- _Aim of the exercise_: Using the data below, return word for word every line from the one holding "Outlined on this slice (bounding" down to the one holding "<63,32,191,197> (left, top, right, bottom; pixels)". Leave pictures out.

- _Data shown_:
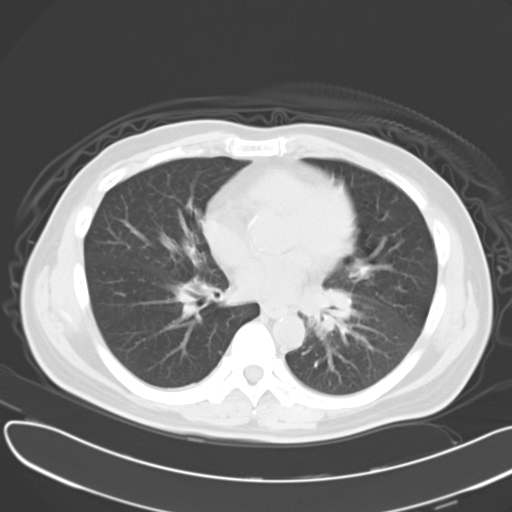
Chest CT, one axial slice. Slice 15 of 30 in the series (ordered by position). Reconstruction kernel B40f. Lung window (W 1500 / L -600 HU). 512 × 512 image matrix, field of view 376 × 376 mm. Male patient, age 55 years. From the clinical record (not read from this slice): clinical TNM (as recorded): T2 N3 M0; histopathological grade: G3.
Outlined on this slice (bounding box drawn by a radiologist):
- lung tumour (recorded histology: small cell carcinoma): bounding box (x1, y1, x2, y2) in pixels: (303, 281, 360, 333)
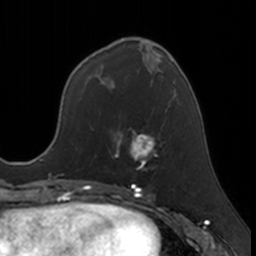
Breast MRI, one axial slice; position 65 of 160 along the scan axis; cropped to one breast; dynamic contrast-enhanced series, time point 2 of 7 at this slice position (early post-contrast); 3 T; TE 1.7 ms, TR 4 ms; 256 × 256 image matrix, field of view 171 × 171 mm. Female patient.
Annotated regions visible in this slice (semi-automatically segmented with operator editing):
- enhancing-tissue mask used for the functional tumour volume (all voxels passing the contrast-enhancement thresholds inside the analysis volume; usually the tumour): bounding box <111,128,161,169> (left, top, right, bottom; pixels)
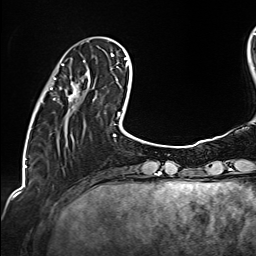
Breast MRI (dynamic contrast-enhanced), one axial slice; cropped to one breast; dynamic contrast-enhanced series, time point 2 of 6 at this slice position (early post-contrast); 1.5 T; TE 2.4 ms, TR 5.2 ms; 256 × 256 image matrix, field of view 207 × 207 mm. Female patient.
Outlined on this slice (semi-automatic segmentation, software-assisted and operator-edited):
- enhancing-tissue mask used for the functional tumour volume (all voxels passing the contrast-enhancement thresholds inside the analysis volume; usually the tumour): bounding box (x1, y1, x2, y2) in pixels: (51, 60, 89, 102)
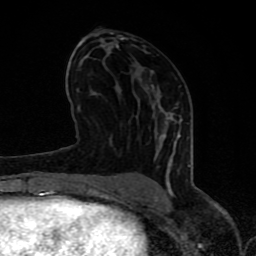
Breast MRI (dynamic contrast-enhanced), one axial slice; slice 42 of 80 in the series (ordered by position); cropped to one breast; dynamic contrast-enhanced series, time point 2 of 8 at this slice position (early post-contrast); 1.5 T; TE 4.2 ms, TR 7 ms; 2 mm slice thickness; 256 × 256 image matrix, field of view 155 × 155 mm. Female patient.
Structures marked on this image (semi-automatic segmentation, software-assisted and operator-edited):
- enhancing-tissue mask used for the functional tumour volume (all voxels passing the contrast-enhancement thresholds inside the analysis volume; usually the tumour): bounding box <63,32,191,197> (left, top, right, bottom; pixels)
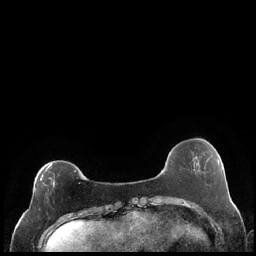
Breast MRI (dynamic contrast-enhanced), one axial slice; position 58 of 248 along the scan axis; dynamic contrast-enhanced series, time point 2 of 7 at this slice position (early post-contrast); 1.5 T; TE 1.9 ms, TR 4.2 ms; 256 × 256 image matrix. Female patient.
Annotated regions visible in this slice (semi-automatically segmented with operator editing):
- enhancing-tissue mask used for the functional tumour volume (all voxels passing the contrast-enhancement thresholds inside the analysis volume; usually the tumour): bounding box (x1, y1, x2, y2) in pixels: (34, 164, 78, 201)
--
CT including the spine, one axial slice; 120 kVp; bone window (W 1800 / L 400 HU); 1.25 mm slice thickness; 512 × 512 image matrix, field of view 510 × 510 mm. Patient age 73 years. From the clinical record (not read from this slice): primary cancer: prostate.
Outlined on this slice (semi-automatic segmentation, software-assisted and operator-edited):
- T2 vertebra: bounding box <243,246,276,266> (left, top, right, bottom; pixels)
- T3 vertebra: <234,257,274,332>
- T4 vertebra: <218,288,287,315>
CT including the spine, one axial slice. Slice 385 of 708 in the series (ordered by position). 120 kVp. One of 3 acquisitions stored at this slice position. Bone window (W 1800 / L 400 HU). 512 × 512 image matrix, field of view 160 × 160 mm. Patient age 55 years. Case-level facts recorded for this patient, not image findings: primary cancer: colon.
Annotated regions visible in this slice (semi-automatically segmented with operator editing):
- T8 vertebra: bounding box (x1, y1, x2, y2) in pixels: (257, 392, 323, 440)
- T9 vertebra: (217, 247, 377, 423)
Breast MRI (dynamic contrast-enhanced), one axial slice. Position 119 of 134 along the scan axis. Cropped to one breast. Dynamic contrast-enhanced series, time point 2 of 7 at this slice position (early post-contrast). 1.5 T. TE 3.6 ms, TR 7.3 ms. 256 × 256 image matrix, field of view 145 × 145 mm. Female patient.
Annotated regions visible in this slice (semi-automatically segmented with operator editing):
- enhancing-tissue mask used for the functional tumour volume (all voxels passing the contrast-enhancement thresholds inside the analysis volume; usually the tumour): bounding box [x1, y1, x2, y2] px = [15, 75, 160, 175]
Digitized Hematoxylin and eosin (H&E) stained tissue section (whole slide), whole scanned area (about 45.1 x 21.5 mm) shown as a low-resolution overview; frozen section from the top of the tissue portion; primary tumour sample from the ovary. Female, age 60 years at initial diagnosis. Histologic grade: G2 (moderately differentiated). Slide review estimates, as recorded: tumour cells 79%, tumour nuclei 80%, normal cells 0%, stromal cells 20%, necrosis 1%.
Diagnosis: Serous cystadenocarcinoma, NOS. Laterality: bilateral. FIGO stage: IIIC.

- _Exercise output_:
Outlined on this slice (bounding box drawn by a radiologist):
- lung tumour (recorded histology: small cell carcinoma): bounding box (x1, y1, x2, y2) in pixels: (303, 281, 360, 333)
Breast MRI, one axial slice; position 65 of 160 along the scan axis; cropped to one breast; dynamic contrast-enhanced series, time point 2 of 7 at this slice position (early post-contrast); 3 T; TE 1.7 ms, TR 4 ms; 256 × 256 image matrix, field of view 171 × 171 mm. Female patient.
Annotated regions visible in this slice (semi-automatically segmented with operator editing):
- enhancing-tissue mask used for the functional tumour volume (all voxels passing the contrast-enhancement thresholds inside the analysis volume; usually the tumour): bounding box <111,128,161,169> (left, top, right, bottom; pixels)
Breast MRI (dynamic contrast-enhanced), one axial slice; cropped to one breast; dynamic contrast-enhanced series, time point 2 of 6 at this slice position (early post-contrast); 1.5 T; TE 2.4 ms, TR 5.2 ms; 256 × 256 image matrix, field of view 207 × 207 mm. Female patient.
Outlined on this slice (semi-automatic segmentation, software-assisted and operator-edited):
- enhancing-tissue mask used for the functional tumour volume (all voxels passing the contrast-enhancement thresholds inside the analysis volume; usually the tumour): bounding box (x1, y1, x2, y2) in pixels: (51, 60, 89, 102)
Breast MRI (dynamic contrast-enhanced), one axial slice; slice 42 of 80 in the series (ordered by position); cropped to one breast; dynamic contrast-enhanced series, time point 2 of 8 at this slice position (early post-contrast); 1.5 T; TE 4.2 ms, TR 7 ms; 2 mm slice thickness; 256 × 256 image matrix, field of view 155 × 155 mm. Female patient.
Structures marked on this image (semi-automatic segmentation, software-assisted and operator-edited):
- enhancing-tissue mask used for the functional tumour volume (all voxels passing the contrast-enhancement thresholds inside the analysis volume; usually the tumour): bounding box <63,32,191,197> (left, top, right, bottom; pixels)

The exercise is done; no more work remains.